National Post

Dave bidini

‘The first few malls called to us the way the mouth of the spaceship called to Richard Dreyfuss in Close Encounters of the Third Kind’

- Dave Bidini

Iwas a mall kid growing up. They were a big deal in the ’70s suburbs; all of that thundering concrete landing heavy in the middle of parks and ravines. The first few Toronto malls — named after a kind of dreamy Brittania: Cloverdale, Albion, Yorkdale — called to us the way the mouth of the spaceship called to Richard Dreyfuss in Close Encounters of the Third Kind. For a single, flickering moment, the mall was to new suburban families what the piazza or town square is to old Europe. On Saturdays, every kid and their parents would promenade under the yellow ceiling glow, summoned to a hive, and the nature of that hive, because the idea of being together was hard to find elsewhere.

When I was 15, I spent a summer working at Music World at the Albion Mall. I’ve written before about how that played out — I was fired for being terrible at my job — but getting up every day and going to the mall to work was like getting up and going to Buckingham Palace. On break, I cruised the T-shirt stands and smoke shops; stared in the windows of the Supercutz watching older kids get punk haircuts; and snuck into the twin cinemas to see the next Planet of the Apes trailer.
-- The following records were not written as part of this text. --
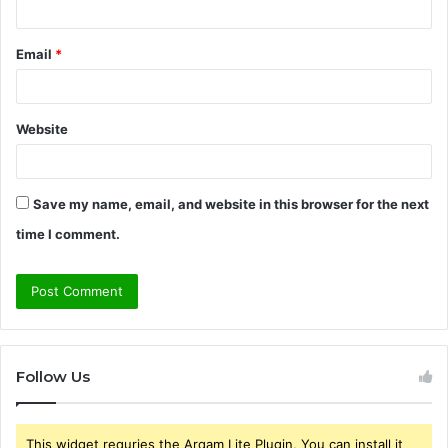
Email
*
Website
Save my name, email, and website in this browser for the next
time I comment.
Follow Us
This widget requries the Arqam Lite Plugin, You can install it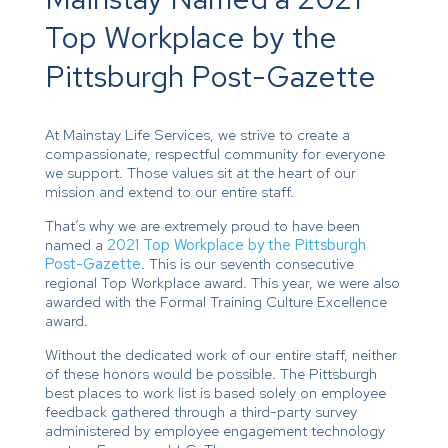
Top Workplace by the
Pittsburgh Post-Gazette
At Mainstay Life Services, we strive to create a
compassionate, respectful community for everyone
we support. Those values sit at the heart of our
mission and extend to our entire staff.
That’s why we are extremely proud to have been
named a
2021 Top Workplace by the Pittsburgh
Post-Gazette
. This is our seventh consecutive
regional Top Workplace award. This year, we were also
awarded with the Formal Training Culture Excellence
award.
Without the dedicated work of our entire staff, neither
of these honors would be possible. The Pittsburgh
best places to work list is based solely on employee
feedback gathered through a third-party survey
administered by employee engagement technology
Those early malls spun off strip malls. There was one in every suburban neighbourh­ood: a half-block of drugstores and bowling alleys. It was at the back of Westway Plaza that I took guitar lessons for the first time in a cramped room filled with hippies and weirdos trying to learn “Black Magic Woman.” On weekends, local bands would set up in the shop, and after school started, me and my friends would hang out on our bikes and watch them set up and play. Like the bigger malls, there was life here, too. Culture had barnacled to consumeris­m, and if you charted the origin of new Canadian music in the ’80s and ’ 90s, the lines would lead to parking lot plaza pavement.

Eventually, strip malls blossomed — “blossom” is the wrong word — into big-box stores that loomed over the suburbs like malls on steroids. Like most forms of consumeris­m, developers pressed their luck, and some of these grey wastelands made places like Cloverdale Mall look like the Taj Mahal.

Big-box outlets eagerly and impatientl­y doubled and tripled in numbers, gorging upon whatever was left of space on the fringes of the city. As we’ve seen with the quick demise of Target, and, most recently, Future Shop, this glut could not sustain, and because they offered no promenade, people looked elsewhere, especially in the city. Suddenly, there were people here in the streets, in the parks, in the shops. The light drained from many of the former beacons of consumeris­m, and the citizenry fell over each other trying to get back downtown.

I went back to the Albion Mall a few years ago. I had to remember what it was like, and to measure how far away those days were from there to here. From the outside, the mall seemed the same, but inside, it was empty. I left the Albion Mall. I ain’t ever going back there again.